Conflicts unfold as dynamic processes where the frequency and intensity of violence against civilians rise and fall over time. This study examines those temporal dynamics in two long-term civil wars—DR-Congo and Sudan—to identify the systematic and more random conditions that drive increases or decreases in civilian targeting and casualties.
📊 Data and Research Design
- Analysis focuses on violence, territorial changes, and actor networks in the long-running civil wars in DR-Congo and Sudan.
- Uses vector autoregression (VAR) techniques to trace month-to-month relationships among: violent events against civilians, territorial exchanges, and the number and entry of violent agents (rebels, militias, government forces).
🔎 Key Findings
- Violence by rival political actors, territorial exchange, and the number or addition of violent agents all strongly shape whether civilian targeting events and casualties increase or decrease over time.
- Three actor types—rebels, militias, and government forces—appear locked in spirals: violence against civilians by one actor tends to lead to subsequent civilian-directed violence by another actor.
- Rebels and government forces increase counterattacks on civilians in response to the other side’s acquisition of contested territory; this territorial-response effect is especially pronounced in DR-Congo.
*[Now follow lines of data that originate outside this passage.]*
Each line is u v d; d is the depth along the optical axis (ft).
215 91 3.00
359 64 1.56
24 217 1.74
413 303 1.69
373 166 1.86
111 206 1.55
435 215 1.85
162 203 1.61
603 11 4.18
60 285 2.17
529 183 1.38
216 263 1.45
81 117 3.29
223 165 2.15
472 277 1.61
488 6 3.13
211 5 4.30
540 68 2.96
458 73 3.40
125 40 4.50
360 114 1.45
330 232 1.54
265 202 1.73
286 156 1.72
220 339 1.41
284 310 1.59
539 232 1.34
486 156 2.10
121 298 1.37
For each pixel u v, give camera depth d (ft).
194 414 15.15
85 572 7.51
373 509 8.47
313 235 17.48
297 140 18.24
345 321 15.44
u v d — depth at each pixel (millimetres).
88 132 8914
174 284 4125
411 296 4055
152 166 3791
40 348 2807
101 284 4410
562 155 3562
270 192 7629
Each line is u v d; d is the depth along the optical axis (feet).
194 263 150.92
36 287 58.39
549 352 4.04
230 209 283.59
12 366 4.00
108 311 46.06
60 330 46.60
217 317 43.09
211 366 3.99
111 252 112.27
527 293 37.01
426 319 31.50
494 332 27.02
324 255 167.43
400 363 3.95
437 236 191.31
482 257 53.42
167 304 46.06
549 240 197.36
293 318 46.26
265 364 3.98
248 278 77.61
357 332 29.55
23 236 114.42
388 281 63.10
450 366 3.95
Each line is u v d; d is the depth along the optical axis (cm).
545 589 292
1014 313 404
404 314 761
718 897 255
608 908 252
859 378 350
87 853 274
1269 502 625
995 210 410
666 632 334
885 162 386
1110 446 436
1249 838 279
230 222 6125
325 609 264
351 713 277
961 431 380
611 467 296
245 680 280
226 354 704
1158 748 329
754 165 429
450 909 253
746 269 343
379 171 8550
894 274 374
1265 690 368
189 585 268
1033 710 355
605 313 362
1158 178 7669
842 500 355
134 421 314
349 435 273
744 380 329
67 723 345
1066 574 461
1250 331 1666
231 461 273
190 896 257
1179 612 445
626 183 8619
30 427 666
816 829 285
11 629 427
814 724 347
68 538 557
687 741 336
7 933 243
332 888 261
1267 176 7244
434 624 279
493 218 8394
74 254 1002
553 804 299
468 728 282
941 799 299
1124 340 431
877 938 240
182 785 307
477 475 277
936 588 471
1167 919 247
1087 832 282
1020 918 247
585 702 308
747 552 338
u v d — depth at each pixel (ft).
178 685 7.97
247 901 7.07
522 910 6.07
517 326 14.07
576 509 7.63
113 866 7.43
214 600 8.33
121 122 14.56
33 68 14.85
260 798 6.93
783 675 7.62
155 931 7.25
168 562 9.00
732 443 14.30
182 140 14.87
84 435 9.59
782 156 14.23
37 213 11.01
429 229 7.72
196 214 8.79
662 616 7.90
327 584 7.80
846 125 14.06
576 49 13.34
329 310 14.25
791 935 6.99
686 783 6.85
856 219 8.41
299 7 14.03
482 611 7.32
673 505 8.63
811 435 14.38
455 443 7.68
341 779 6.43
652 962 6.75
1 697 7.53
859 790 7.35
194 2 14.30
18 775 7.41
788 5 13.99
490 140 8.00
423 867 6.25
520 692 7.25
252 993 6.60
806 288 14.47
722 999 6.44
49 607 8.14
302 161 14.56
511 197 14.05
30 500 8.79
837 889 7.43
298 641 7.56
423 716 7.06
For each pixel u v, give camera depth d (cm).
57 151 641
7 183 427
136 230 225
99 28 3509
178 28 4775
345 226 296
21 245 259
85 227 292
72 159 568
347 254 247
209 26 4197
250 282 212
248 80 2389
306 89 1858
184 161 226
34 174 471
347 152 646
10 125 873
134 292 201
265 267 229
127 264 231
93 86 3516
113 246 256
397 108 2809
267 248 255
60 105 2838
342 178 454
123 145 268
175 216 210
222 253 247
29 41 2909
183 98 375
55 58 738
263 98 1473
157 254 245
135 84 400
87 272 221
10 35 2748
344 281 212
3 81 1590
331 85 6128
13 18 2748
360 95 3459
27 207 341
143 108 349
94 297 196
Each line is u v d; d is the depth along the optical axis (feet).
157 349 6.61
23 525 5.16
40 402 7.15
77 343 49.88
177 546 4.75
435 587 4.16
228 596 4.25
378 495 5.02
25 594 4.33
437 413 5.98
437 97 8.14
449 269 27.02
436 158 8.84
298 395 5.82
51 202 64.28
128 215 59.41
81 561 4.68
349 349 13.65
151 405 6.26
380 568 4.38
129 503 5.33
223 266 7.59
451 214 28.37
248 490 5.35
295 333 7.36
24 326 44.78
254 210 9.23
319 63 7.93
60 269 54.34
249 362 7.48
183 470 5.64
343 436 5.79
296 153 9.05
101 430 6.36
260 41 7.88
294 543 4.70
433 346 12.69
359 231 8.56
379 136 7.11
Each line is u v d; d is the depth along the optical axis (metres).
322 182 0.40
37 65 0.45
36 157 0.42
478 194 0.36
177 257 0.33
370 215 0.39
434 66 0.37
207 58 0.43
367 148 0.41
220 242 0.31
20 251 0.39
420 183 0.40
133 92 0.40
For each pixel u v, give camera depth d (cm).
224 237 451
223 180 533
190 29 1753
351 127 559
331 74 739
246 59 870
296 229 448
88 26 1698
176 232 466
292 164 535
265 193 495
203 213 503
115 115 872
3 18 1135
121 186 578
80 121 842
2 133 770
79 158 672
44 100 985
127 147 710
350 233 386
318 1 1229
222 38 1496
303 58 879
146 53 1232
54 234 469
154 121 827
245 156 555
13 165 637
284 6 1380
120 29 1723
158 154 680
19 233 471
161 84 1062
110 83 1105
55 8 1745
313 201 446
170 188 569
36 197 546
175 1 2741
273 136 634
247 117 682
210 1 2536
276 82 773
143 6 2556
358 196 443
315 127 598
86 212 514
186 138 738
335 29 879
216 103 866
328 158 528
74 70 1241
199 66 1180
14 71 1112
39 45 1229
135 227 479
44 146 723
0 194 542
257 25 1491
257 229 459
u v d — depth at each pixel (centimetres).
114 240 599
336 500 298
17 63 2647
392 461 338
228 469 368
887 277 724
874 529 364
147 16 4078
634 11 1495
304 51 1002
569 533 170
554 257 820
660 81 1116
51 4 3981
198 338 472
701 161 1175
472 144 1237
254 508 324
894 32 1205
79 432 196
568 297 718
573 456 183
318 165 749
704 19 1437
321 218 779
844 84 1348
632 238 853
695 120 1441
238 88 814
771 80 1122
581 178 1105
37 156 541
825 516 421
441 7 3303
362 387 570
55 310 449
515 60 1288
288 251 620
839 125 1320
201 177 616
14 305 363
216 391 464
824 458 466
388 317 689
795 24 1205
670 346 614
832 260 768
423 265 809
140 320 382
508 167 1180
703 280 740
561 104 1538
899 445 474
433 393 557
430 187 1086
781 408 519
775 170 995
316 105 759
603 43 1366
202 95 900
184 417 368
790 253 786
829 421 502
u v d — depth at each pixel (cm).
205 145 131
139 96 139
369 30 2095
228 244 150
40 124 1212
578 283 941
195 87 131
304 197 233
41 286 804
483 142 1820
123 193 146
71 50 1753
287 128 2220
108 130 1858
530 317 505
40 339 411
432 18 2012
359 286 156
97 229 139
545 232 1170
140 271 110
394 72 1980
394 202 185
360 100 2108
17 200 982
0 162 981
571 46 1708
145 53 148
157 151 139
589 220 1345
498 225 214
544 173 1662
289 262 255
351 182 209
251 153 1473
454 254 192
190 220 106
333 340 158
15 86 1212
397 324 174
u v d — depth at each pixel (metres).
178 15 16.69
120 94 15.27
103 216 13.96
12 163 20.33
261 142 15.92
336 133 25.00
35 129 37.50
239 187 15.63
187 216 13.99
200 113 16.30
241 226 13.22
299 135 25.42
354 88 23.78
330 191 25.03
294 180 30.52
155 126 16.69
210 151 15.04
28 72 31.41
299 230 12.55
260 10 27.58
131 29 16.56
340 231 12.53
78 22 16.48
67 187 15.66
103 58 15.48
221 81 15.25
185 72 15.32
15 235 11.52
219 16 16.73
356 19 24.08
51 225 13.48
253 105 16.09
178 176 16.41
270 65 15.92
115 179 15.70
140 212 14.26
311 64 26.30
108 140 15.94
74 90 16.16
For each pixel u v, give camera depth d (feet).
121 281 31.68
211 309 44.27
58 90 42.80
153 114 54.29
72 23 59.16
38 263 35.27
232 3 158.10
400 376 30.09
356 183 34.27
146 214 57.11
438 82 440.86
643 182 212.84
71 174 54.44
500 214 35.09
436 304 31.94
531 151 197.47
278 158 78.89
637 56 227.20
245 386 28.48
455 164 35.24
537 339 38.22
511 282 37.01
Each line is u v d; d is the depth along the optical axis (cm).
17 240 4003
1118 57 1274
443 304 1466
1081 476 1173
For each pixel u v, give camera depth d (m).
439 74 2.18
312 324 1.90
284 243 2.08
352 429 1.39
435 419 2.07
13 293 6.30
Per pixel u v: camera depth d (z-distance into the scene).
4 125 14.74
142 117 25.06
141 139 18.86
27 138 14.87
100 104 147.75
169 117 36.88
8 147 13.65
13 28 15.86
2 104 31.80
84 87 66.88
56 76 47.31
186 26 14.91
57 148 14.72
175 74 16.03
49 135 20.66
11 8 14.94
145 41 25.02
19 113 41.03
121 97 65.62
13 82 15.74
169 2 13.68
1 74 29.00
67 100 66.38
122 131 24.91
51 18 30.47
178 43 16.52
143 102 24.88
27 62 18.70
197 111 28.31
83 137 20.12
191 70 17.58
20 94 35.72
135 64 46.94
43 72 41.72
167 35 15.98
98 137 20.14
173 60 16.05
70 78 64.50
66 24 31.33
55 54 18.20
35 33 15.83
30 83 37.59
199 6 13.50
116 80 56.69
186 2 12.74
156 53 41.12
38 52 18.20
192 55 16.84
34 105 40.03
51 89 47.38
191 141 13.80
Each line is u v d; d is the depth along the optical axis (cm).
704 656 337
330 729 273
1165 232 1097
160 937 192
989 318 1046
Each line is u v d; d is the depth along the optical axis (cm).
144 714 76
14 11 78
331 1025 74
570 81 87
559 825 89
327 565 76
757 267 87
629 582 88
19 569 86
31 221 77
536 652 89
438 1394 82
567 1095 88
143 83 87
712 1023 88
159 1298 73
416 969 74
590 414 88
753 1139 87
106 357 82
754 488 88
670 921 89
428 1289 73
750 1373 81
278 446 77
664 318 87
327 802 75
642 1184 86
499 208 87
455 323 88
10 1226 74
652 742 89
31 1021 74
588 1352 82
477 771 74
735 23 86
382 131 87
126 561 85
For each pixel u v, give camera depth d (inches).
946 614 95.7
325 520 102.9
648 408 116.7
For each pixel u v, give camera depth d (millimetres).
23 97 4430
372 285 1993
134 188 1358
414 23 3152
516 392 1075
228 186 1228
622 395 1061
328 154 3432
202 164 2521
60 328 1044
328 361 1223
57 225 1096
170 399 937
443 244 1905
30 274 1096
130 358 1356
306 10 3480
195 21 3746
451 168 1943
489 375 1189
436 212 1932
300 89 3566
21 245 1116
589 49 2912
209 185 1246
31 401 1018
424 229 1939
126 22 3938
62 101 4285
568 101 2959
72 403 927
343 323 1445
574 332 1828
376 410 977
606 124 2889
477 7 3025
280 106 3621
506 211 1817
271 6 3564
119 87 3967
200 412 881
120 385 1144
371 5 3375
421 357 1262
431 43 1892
- Growth in the number of active nonstate agents leads to higher violence rates in subsequent months.
- Of the factors examined, civilian targeting by rival actors is the single strongest trigger of follow-on violent events against civilians.
- Vector autoregression results reveal both general patterns and important country-level differences in these dynamics.
❗️Why It Matters
- Civilian targeting is not merely episodic or isolated: it is woven into interactive, escalating dynamics among multiple armed actors and territorial contests.
- Policies aimed at reducing civilian harm should account for spirals of reciprocal targeting, the incentive effects of territorial change, and the destabilizing role of rising numbers of nonstate violent agents.